The last example discusses the case of GaN where short-time annealing, and especially FLA, can help provide high annealing temperatures without the decomposition of GaN. Ion implantation is used to fabricate selective areas of n- and p-type doping. However, p-type doping faces several challenges. Mg is a suitable candidate but requires temperatures in excess of 1300 °C for a successful activation [45]. Concurrently, diffusion must be suppressed and defects, which are caused by implantation and preferably act as donors, must be annealed out. The main problem, however, is the fact that GaN under normal conditions already decomposes at temperatures as low as 800 °C. Several solutions have been proposed in the literature including ultra-high pressure annealing in N2 (UHPA), AlN capping layers, the co-implantation with N, and the implantation at high temperature. Sakurai et al. [46] implanted Mg and N with different concentration ratios, followed by either RTP at 1300 °C or UHPA at 1 GPa, and annealing temperatures and times between 1300 and 1400 °C and 0.5–15 min, respectively. The best results were obtained for an Mg/N ratio between 1 and 0.5 and for UHPA. The co-implantation of Mg and N, followed by RTP annealing at 1300 °C for 5 min, was also successfully applied to fabricate a vertical GaN planar MOSFET [47]. Finally, Takahashi et al. [48] implanted Mg at temperatures from RT to 1000 °C, followed by RTP at 1250 °C for 20 s, and showed that the best results were achieved for an implantation temperature of 1000 °C.

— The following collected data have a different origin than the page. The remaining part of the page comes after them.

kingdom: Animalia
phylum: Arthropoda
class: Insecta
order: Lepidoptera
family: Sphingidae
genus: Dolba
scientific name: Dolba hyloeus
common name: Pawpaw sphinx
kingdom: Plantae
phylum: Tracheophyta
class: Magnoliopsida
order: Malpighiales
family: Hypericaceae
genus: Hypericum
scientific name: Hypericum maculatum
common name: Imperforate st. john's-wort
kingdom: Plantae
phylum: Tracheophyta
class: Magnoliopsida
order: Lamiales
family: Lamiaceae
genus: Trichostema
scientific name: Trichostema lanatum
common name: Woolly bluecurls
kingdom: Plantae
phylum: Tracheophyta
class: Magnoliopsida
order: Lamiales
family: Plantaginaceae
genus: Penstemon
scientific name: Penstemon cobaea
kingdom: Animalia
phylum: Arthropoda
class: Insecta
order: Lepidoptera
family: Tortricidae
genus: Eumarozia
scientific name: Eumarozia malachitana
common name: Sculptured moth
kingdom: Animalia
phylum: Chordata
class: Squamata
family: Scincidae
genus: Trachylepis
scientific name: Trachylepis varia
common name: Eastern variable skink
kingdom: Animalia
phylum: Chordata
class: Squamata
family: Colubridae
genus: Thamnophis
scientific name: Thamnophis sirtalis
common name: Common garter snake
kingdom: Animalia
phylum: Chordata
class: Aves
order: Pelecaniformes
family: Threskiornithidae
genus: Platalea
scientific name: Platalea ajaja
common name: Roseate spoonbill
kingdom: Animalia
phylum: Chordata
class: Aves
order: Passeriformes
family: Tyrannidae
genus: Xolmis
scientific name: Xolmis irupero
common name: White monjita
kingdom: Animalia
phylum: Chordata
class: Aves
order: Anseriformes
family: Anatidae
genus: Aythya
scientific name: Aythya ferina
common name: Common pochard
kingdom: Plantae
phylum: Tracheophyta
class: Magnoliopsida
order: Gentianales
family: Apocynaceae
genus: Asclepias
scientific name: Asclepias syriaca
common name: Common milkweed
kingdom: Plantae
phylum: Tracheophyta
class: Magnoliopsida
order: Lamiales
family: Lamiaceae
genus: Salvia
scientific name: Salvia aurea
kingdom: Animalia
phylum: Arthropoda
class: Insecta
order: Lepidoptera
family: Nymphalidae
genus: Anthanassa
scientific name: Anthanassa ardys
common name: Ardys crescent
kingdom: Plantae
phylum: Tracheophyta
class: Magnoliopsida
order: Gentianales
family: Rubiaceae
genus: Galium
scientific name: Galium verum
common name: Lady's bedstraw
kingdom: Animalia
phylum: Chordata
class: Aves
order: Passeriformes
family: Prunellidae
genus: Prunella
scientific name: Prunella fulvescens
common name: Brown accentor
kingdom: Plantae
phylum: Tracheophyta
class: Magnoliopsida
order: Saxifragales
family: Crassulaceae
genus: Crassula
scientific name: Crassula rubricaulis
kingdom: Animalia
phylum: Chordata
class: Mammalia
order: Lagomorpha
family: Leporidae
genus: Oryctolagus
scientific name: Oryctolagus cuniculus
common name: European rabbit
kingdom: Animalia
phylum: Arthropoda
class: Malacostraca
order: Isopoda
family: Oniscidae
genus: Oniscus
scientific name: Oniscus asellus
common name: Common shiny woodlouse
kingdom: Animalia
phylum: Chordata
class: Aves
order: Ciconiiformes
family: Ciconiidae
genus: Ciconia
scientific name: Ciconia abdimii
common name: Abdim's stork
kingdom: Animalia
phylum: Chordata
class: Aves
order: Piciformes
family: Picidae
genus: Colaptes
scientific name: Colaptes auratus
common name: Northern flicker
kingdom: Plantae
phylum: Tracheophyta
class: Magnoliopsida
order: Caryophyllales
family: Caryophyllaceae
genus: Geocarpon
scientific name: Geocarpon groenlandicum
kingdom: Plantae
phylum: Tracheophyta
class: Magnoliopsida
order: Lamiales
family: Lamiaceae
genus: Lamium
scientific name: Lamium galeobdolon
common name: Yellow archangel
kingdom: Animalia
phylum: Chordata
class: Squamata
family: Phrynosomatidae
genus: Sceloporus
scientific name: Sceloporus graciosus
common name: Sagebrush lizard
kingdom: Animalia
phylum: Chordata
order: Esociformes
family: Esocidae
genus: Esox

However, UHPA and high implantation temperatures are difficult to realize for industrial applications, and there seems to be a tendency to shorter annealing times, probably in combination with the multiple application of such annealing steps. Thus, multicycle RTP at 2 MPa N2 was used in which the temperature starts at a base value of 1300 °C and ramps repeatedly up to 1400 °C as a spike anneal [45]. It was found that the surface was heavily damaged already with the first spike if the effective anneal time of the spike is 31 s and longer. In contrast, the surface remained undamaged if the spike time is only 8.4 s, even if 40 cycles are applied. Further investigations revealed that a further reduction of the spike time to 3.87 s and 0.24 s leads to an increase of the degree of electrical activation to 8.2% [49]. Recently, laser annealing was used to improve the conductivity of Mg-doped GaN grown by metalorganic chemical vapor deposition [50]. Although reliable experimental results are not yet known, FLA with annealing times in the ms range is a promising alternative.

Summary

FLA is a short-time annealing method that can provide high temperatures on a time scale of ms at the surface or the near-surface region of a substrate, whereas the temperature in deeper regions and at the backside is significantly lower. Thus, FLA is especially suitable for thin-film and semiconductor applications. As a process in non-thermal equilibrium, it can improve specific material properties or synthesize new materials, which might not be possible with methods in thermal equilibrium. In addition, the use of FLA in industrial applications, namely in roll-to-roll or conveyor belt processing lines, can provide significant savings in energy and process time. However, there are some challenges to be considered in order to take full advantage of short-time annealing. This includes the fact that temperature depends on both the FLA and material parameters, that thermal stress has to be managed, and that a good homogeneity sometimes requires additional measures.